* WHAT THIS EXERCISE ASKS:
1) From the match recap, write out the passage between "To be fair, I" and "at halftime goalless.", inclusive.
2) Carry the match recap on the Thorns and Gotham forward from its last sentence.

* SELECTED PASSAGE:
━━━━━━━━━━━━━━━━
So: ugly, but effective…if your “plan” is to sit in and pray for penalties or a Sophia Smith hero goal.
That, weirdly enough, was close to how our “vaudevillian cane” blogger had previewed the matchup:
“Gotham seem to always start games fast, racking up the xG and pinning teams back, and in the second half they work on managing the game, using their press to disrupt more than create.
The Thorns are the opposite. They start slow, allow more xG, then wake up somewhere around the 65th minute and start cookin. Obviously a team that lost twelve out of 26 games, and drew four others, was probably frequently in a position to chase games at the end.
This trend is probably explainable, but just in case vibes happen and Gotham isn’t able to build an early lead, it could turn into a real scrap in the second half. If that happens, well, only one team has Sophia Smith.”
Unfortunately, Amoros’ troops know that, too. So they jammed up the center of the pitch…
…threw bodies at Smith…
…and dared Ken to figure out a Plan B.
Maybe “…use Smith as a decoy to open up chances for Morgan Weaver and another a fast winger you could start instead of Sinclair”?
He didn’t. Tell me how surprised you are by that. S’okay, I’ll wait.
Mind you, he almost got his Smith hero-goal in the 43rd minute.
Hina Sugita picked out Smith running off the Gotham backline’s shoulders, hit her with a perfectly weighted through-ball that Smith took in stride, rounded a hopelessly stranded Katrin-Ann Berger, and potted the goal, only…
…to be called back for offside.
To be fair, I think Smith was a hair offside. But given the ridiculous amount of time it took to review the Sauerbrunn-visibly-not-a-handball the VAR official called for in the second half…
…I think the Smith goal should have merited a bit longer look.
Call me biased. I’m okay with that.
The sides went in at halftime goalless.
They resumed play with more of the same grinding intensity; Portland sitting in, Gotham pressing and mobbing Smith. Portland frustrating Gotham, Gotham denying Smith.
━━━━━━━━━━━━━━━━
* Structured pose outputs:
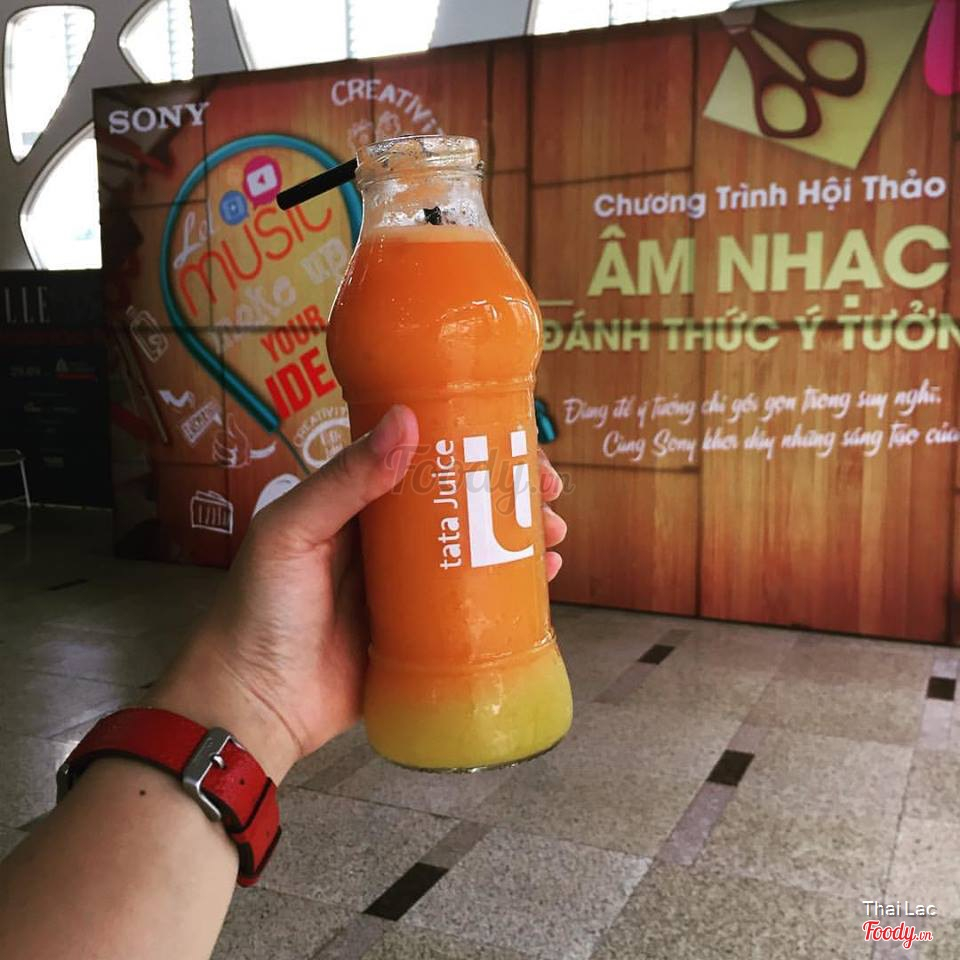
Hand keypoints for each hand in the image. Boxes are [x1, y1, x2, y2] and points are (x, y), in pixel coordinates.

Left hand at [149, 406, 567, 781]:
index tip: (516, 443)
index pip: (422, 459)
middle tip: (548, 494)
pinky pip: (473, 603)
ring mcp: (408, 588)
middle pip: (459, 501)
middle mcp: (386, 540)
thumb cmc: (260, 611)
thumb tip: (406, 419)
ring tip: (554, 536)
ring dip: (518, 537)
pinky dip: (511, 590)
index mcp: (355, 504)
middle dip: (509, 492)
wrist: (254, 706)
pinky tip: (543, 583)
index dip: (471, 445)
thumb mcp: (293, 532)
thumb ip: (345, 480)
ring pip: (475, 549)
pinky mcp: (423, 633)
━━━━━━━━━━━━━━━━
* RESULTS IN ORDER:
1)
To be fair, I think Smith was a hair offside. But given the ridiculous amount of time it took to review the Sauerbrunn-visibly-not-a-handball the VAR official called for in the second half…
…I think the Smith goal should have merited a bit longer look.
Call me biased. I’m okay with that.
The sides went in at halftime goalless.

2)
Finally Sinclair went off for Reilyn Turner in Ken’s Hour Subs, we had the loooong VAR handball nonsense, and then…the second half did turn into a real scrap.
Unfortunately for the Thorns it also turned on several problems we’ve seen from this squad all season. Everything went sideways in the final twenty-five-odd minutes plus quarter-hour-added-time despite Portland actually, finally, pushing up and having cracks at Gotham’s goal.
But the flaws just run too deep. Flaws like…
Set-piece Defending
In the 67th minute a Sophia Smith foul presented Gotham with a free kick about 40 yards from goal. Gotham set up in an oddball offside formation that was obviously an Amoros gimmick to try and create chaos on the setpiece:
The gimmick was that just as Rose Lavelle addressed the ball the Bats scampered onside and several of their downfield players rushed into the scrum.
I’m not sure if it really worked. The service was kinda just there; Lynn Williams flicked it on to Tierna Davidson, who was surrounded by coral shirts for what should have been an immediate shut-down, but…
…she wasn’t actually tackled by any of them.
Turner was closest, and she took a hack at the ball and missed, and then Davidson settled, turned, and put the ball past Shelby Hogan, 1-nil Gotham.
Given the Thorns’ attacking sterility you’d think that was the ballgame.
But in the 74th minute Hina-san put in a move towards the left side of the eighteen that forced Jess Carter into a yellow card caution foul and a free-kick.
Sam Coffey and substitute Olivia Moultrie lined up over the ball, and…
…Moultrie delivered a pretty serve to a pair of Thorns. Both Kelli Hubly and Turner were crashing, so the Gotham defense had to try and cover both.
They didn’t:
Turner headed home, all square 1-1.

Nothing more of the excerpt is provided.